[EXTRACT]

To mark the fourth full week since HRM’s school support workers went on strike, members of their union called on the provincial government to join them at the bargaining table.

“We’re hearing words from the premier and the minister of education that members should go back and talk to their union. Essentially bargaining is two people at the table,” Canadian Union of Public Employees (CUPE) Nova Scotia president Nan McFadgen said in an interview Wednesday morning. 

“And if we could resolve this by talking to ourselves at the table, I promise you we would. We wouldn’t be on a picket and they’d be already making a living wage. We can’t talk to our union to bargain, we need to talk to the employer.”

McFadgen was at Dartmouth’s Main Street Park near Woodlawn High School for an NDP press conference in support of CUPE 5047. That union represents the 1,800 Halifax Regional Centre for Education (HRCE) educational program assistants (EPAs), support workers, and pre-primary teachers who went on strike May 10.

“During COVID, these are the workers who they needed to come in. It was, ‘We need to support these children who have extraordinary needs. We can’t do that without them,’” McFadgen said. 

“So, they went to work, and their children couldn’t wear masks, and this was before a vaccine. They were so very important then. So, why aren’t they still important now? What has shifted in that value?”

‘Please see us’

As passing drivers honked in solidarity and striking school support workers whooped and waved their signs in appreciation, ECE Joanne Dileo expressed how much she missed her students. She hopes to be back in the classroom before the school year is over.

“My biggest concern about not going back to the classroom (before the school year ends) is not being there to support my kiddoes before they go off to (grade) Primary,” the ECE from Brookhouse Elementary School said in an interview.

“The guilt that we do feel for not being in the classroom, it is immense. But it’s important that we are out here.”

Her message to the premier was repeated several times: “Please see us. Please see what we do.” 

“We’re not compensated enough for what we do. We really are not valued for that,” Dileo said.

[/EXTRACT]
[LISTED RECORDS]

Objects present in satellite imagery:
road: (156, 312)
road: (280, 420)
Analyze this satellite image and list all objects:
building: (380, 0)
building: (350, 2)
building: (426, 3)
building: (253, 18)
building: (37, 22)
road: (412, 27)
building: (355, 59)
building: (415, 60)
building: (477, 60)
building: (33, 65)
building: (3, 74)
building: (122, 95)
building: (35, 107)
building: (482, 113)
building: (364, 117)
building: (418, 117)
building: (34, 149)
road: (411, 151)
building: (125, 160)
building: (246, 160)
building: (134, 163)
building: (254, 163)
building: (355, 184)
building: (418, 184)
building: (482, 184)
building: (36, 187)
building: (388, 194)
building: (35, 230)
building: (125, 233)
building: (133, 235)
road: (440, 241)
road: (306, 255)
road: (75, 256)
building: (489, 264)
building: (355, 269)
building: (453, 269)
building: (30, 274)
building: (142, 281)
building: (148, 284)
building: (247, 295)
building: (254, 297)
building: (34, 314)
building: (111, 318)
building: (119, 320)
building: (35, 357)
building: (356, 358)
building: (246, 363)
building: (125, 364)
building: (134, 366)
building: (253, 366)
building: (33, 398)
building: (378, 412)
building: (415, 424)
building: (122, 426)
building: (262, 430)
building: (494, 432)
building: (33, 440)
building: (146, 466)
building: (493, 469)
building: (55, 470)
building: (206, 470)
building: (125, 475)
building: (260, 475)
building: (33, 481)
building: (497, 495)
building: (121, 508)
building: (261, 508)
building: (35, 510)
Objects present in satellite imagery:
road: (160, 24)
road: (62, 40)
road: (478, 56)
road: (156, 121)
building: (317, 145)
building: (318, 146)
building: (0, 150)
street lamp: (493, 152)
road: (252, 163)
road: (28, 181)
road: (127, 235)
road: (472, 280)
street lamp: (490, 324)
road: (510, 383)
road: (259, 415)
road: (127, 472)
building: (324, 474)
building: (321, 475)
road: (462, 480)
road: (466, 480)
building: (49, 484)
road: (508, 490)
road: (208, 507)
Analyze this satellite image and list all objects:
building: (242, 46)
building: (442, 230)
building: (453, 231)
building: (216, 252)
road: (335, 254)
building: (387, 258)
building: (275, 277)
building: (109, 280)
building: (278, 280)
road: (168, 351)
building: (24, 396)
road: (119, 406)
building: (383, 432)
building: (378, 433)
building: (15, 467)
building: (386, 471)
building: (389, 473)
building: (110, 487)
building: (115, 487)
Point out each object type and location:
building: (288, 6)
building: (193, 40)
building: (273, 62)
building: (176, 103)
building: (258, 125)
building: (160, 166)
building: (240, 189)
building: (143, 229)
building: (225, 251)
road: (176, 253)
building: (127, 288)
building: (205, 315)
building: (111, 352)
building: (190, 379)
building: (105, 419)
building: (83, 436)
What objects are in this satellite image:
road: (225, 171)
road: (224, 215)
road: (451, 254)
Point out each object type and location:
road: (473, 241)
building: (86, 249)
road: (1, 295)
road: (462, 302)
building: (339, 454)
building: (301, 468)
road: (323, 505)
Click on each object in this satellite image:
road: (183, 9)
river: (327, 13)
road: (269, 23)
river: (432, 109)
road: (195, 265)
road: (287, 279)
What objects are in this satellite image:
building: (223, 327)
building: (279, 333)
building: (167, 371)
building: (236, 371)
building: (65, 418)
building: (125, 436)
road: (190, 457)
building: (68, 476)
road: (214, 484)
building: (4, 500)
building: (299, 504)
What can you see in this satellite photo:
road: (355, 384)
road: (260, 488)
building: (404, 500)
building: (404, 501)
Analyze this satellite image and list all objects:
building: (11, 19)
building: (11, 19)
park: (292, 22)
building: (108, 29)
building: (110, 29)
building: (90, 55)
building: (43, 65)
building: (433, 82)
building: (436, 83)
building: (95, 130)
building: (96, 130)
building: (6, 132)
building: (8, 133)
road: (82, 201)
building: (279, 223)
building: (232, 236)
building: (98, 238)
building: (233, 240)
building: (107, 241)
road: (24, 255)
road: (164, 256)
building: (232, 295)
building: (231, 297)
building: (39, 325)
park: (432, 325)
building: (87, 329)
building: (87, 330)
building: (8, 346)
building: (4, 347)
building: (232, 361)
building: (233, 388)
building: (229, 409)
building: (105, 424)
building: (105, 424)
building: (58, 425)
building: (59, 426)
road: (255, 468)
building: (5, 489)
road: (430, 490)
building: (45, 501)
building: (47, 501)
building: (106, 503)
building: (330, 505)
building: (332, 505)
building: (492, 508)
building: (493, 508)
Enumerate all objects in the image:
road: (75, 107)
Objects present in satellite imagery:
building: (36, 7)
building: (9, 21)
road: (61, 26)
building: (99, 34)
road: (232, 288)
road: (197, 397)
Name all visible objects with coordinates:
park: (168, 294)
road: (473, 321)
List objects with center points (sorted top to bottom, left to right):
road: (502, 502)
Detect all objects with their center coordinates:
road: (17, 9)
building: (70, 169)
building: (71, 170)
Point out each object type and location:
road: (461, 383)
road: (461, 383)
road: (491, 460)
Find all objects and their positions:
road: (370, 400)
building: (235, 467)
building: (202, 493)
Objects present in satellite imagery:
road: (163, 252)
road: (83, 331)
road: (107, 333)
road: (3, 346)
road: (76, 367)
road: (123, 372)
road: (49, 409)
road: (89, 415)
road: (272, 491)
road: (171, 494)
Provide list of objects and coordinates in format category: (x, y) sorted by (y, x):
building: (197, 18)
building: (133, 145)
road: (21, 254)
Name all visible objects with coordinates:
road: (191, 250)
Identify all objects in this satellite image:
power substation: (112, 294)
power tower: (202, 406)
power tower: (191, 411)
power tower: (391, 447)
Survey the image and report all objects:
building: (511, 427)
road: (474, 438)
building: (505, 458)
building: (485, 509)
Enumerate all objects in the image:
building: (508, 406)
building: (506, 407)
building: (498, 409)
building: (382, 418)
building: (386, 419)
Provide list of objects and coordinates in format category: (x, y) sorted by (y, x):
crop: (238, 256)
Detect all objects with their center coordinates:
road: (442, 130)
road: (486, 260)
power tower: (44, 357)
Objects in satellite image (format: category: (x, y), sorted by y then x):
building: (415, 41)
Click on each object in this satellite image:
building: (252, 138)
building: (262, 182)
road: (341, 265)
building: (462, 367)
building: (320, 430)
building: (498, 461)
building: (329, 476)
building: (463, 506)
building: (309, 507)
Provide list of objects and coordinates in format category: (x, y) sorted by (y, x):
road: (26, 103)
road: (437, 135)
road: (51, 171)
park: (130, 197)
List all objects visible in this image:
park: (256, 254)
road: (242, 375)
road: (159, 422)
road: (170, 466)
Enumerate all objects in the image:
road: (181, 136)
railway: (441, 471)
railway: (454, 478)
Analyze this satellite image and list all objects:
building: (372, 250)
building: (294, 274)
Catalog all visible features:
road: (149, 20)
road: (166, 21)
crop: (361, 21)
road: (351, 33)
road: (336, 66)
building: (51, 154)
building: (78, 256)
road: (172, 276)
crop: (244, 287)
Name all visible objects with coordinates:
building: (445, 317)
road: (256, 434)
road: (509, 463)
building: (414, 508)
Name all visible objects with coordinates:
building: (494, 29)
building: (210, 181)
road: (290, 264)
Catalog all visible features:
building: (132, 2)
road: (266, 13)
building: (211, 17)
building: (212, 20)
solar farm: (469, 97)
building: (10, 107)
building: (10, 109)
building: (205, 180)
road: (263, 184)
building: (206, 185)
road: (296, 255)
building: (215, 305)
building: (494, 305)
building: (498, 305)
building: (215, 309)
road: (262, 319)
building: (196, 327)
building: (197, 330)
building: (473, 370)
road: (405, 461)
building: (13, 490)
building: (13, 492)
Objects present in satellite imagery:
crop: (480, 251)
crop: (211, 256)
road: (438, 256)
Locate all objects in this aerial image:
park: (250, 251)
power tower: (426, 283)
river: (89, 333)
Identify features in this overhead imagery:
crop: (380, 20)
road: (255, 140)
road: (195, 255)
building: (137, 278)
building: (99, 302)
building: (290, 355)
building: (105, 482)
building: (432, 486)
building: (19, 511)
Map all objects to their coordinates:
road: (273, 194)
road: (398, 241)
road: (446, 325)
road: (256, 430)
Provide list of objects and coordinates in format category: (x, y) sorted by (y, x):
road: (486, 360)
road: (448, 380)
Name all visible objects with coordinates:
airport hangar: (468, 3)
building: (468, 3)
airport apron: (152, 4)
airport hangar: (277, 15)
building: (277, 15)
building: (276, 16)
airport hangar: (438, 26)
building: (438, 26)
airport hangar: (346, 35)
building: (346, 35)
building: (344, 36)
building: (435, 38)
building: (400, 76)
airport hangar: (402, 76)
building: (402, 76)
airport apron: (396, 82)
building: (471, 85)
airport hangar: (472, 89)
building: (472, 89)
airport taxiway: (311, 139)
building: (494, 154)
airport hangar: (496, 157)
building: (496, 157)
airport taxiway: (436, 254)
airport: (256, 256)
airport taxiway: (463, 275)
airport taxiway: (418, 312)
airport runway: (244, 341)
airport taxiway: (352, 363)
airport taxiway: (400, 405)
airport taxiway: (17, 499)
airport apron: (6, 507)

[/LISTED RECORDS]

> _PROBLEM TO WORK ON_: Continue the news story about the Halifax school support workers' strike, picking up after its last sentence.

> _TASK ANSWER_:
NDP leader Claudia Chender said the fact hundreds of children with disabilities haven’t been able to attend school for four full weeks is “unconscionable.” 

“Inclusion Nova Scotia has made that plain,” Chender said in an interview.

On Tuesday, as reported here, Inclusion NS called the ongoing exclusion from school of students with disabilities a human rights violation.

Chender said it’s also a direct violation of HRCE’s inclusive education policy. 

“The only solution in our minds, and the reason we’re here today, is to say the government needs to come back to the table and make sure that these workers earn enough to support their families so that they can support our families,” Chender said, adding that the premier “holds the levers” to return to the table.

“The reality is it’s an unsustainable situation. You can’t have a workforce which is so important, which is so critical to the development of children, who are so undervalued and so underpaid.”

‘These workers will be gone’

Chender said what she’s hearing from families most affected by the strike is overwhelming support for the workers. 

Some striking workers and the families of children with disabilities have expressed concern this strike might continue when the school year ends. Chender said if the province was trying to make workers “wait it out,” it would be an “extremely dangerous” move.

Aside from the human dimension of their struggle for better pay, Chender said there are economic and logistical challenges for government. She points to the current labour shortage in early childhood education.

She said most school support workers already have second jobs because they can’t survive on what they’re making now. 

“Many of them who I have spoken to have received job offers. And so if this government waits, these workers will be gone,” Chender said. 

“It will cause a huge and extraordinarily expensive and difficult to solve challenge for this government because come fall, they will not have the workers they need. So, if that’s their strategy, it’s an enormous mistake.”


Yvette d’Entremont is a bilingual (English/French) journalist and editor who enjoys covering health, science, research, and education.